## What you are asked to do
Collect every line below that contains the word "some".

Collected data

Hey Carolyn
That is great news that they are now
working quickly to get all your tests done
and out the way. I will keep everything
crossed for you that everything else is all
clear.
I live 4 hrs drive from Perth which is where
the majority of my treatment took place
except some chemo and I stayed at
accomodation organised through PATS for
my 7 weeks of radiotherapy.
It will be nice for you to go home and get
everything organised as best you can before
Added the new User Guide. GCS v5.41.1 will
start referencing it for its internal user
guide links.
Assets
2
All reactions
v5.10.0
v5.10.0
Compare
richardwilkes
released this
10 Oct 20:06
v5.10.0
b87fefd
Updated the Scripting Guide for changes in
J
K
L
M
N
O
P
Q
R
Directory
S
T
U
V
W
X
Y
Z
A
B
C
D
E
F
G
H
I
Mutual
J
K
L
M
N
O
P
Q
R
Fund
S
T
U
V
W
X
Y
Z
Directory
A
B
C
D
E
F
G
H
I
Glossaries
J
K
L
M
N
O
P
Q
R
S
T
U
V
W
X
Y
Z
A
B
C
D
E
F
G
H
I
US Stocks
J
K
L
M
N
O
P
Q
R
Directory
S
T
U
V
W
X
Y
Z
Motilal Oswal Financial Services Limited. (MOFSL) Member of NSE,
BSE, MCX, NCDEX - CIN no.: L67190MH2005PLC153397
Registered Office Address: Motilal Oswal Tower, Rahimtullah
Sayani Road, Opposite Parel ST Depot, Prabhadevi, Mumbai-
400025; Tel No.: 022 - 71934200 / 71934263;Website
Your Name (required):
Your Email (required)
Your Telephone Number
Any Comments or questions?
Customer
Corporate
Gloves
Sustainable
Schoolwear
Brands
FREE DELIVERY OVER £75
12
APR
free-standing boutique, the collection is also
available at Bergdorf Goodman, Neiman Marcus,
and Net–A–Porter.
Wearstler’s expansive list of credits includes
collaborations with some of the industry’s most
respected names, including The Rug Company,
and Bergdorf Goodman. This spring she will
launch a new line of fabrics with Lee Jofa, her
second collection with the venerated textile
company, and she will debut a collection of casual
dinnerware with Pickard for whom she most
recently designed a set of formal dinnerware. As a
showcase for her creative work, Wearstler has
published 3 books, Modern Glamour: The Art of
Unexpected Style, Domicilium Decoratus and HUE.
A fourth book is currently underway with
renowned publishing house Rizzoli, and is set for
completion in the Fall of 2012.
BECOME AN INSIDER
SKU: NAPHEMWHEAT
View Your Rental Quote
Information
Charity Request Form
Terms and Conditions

## Answer area
except some chemo and I stayed at
collaborations with some of the industry’s most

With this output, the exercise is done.